I found out how to extend the character limit to 16. Thank you dewguzzler for the help with apktool.

Download:

http://tetradsoftware.com/android/index.php?dir=DroidX/CyanogenMod/&file=framework-res.apk

Update.zip (for the ADB challenged)
http://tetradsoftware.com/android/index.php?dir=DroidX/CyanogenMod/&file=CyanCarrierEdit.zip


----------



## SyNiK4L (Jun 7, 2011)

lawl :-D


----------



## Webst3r (Jun 6, 2011)

Fixed, I has some issue when trying to get the word "Mod" in there, but I will work around it.


----------



## SyNiK4L (Jun 7, 2011)

hmm...weird...have any idea why?


----------



## Webst3r (Jun 6, 2011)

SyNiK4L said:


> hmm...weird...have any idea why?


No idea why. Normally in the eri.xml there's space for 16 characters. I think I can change this, but I'll ask cvpcs if he can do anything further.


----------



## Droid-Xer (Jun 7, 2011)

Ya there seems to be only 9 characters available. If ya want you can add whatever's you want in line 64. Just replace the letters. Here's a guide. Look in post #2.
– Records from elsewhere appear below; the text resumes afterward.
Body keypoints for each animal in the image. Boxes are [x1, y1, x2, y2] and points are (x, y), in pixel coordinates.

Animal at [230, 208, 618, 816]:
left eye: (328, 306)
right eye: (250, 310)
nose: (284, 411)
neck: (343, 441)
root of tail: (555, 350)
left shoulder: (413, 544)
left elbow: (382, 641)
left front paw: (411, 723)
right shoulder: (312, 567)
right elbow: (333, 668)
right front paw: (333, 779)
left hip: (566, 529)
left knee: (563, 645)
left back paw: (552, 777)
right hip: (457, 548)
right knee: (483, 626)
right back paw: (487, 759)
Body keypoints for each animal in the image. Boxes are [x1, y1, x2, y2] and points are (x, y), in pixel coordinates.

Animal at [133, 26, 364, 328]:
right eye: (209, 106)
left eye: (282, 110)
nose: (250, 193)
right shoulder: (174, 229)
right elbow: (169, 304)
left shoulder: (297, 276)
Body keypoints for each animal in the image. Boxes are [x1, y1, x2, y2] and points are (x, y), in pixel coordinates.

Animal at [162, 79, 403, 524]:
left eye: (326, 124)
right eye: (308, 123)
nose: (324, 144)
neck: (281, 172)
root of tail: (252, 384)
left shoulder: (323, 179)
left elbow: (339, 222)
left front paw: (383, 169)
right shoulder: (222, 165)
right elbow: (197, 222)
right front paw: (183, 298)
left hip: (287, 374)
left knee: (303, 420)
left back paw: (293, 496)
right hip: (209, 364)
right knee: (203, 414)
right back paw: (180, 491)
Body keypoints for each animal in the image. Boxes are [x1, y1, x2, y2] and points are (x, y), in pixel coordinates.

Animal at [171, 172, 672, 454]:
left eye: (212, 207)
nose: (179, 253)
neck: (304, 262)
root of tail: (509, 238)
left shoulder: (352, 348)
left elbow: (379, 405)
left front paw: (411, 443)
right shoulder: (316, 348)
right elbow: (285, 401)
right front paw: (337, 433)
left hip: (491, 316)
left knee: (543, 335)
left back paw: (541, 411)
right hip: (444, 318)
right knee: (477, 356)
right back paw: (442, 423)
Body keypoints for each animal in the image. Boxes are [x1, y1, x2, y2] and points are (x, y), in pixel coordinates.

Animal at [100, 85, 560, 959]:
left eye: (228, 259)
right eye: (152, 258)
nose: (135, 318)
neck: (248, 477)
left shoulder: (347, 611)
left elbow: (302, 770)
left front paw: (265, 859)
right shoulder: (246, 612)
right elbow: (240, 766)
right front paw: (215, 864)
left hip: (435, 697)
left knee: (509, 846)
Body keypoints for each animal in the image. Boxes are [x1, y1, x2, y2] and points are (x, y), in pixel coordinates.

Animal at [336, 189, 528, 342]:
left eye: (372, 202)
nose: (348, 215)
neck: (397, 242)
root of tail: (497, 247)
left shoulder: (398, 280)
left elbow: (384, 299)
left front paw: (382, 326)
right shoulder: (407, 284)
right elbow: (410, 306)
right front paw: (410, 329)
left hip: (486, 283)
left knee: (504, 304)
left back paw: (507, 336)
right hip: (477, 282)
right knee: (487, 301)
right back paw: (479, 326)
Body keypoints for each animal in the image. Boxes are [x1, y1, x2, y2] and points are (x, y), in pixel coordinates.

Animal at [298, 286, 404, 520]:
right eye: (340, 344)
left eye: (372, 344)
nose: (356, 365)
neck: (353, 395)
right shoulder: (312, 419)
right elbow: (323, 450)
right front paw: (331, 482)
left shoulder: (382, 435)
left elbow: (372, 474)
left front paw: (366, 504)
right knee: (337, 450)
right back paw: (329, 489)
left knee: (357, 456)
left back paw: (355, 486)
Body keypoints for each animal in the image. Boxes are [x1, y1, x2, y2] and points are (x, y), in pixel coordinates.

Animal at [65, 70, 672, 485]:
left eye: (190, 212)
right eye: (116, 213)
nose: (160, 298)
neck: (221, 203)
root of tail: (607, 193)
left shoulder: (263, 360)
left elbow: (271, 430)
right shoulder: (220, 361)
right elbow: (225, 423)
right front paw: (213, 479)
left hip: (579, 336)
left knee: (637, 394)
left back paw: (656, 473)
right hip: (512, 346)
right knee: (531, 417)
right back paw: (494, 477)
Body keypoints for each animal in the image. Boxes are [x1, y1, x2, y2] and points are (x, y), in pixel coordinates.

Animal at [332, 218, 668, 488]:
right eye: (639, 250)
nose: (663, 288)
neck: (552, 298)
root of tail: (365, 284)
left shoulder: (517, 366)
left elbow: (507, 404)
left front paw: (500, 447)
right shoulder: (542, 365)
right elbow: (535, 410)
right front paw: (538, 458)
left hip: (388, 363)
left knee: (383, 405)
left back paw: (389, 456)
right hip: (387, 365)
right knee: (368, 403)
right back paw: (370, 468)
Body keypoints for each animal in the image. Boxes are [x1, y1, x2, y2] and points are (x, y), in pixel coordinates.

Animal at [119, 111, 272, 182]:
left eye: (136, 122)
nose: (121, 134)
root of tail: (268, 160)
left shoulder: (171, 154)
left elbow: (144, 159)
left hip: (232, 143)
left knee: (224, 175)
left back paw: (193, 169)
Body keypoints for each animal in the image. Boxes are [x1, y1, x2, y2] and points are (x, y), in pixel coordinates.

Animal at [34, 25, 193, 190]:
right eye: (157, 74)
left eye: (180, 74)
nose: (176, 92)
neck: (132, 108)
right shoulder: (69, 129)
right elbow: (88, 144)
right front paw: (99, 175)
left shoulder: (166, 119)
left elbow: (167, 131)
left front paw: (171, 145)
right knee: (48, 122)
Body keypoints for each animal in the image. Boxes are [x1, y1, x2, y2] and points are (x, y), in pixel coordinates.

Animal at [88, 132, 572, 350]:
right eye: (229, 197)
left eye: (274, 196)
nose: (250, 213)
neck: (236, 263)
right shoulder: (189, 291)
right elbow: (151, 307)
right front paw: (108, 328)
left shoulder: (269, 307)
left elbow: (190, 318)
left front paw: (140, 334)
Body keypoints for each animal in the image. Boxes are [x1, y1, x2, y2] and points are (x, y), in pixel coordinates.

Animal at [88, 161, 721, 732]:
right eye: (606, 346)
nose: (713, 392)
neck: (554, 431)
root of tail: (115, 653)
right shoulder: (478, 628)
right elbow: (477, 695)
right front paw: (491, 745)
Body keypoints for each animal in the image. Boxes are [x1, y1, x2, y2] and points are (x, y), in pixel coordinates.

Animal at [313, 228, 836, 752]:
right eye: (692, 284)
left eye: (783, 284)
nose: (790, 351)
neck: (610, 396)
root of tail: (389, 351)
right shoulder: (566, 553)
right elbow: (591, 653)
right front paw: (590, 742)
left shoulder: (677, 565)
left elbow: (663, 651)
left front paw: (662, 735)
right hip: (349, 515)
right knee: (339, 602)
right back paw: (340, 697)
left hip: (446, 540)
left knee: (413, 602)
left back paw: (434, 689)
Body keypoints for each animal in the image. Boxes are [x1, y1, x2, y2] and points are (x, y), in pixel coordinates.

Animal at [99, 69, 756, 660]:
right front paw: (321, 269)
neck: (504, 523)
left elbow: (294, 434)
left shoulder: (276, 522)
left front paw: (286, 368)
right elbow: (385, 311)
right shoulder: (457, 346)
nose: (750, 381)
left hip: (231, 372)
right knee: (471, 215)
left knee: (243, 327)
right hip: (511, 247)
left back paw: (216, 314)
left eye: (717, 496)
http://www.droidxforums.com/forum/d...ninjamorph-change-notification-bar-icons.html


----------



## Webst3r (Jun 6, 2011)

Droid-Xer said:


> Ya there seems to be only 9 characters available. If ya want you can add whatever's you want in line 64. Just replace the letters. Here's a guide. Look in post #2.
> 
> http://www.droidxforums.com/forum/d...ninjamorph-change-notification-bar-icons.html


Yeah, still only 9 characters though. :/


----------



## Droid-Xer (Jun 7, 2011)

Ya kinda odd.


----------



## SoHaunted (Jun 6, 2011)

awesome, lol I visited the thread last night and the DL wasn't available. Glad everything got fixed.


----------



## Dewguzzler (Jun 6, 2011)

not sure if jrummy could help since hes working GB now but i know his latest toolbox lets u enter up to like 60 characters idk how but u might ask him


----------



## Webst3r (Jun 6, 2011)

Hallelujah!!! I have increased the amount of allowed characters to 16!!! The link about will sill work, and eve better it says the whole thing "Cyanogen Mod"!!


----------



## amadovi43 (Jun 13, 2011)

so what exactly do i change in the xml file


----------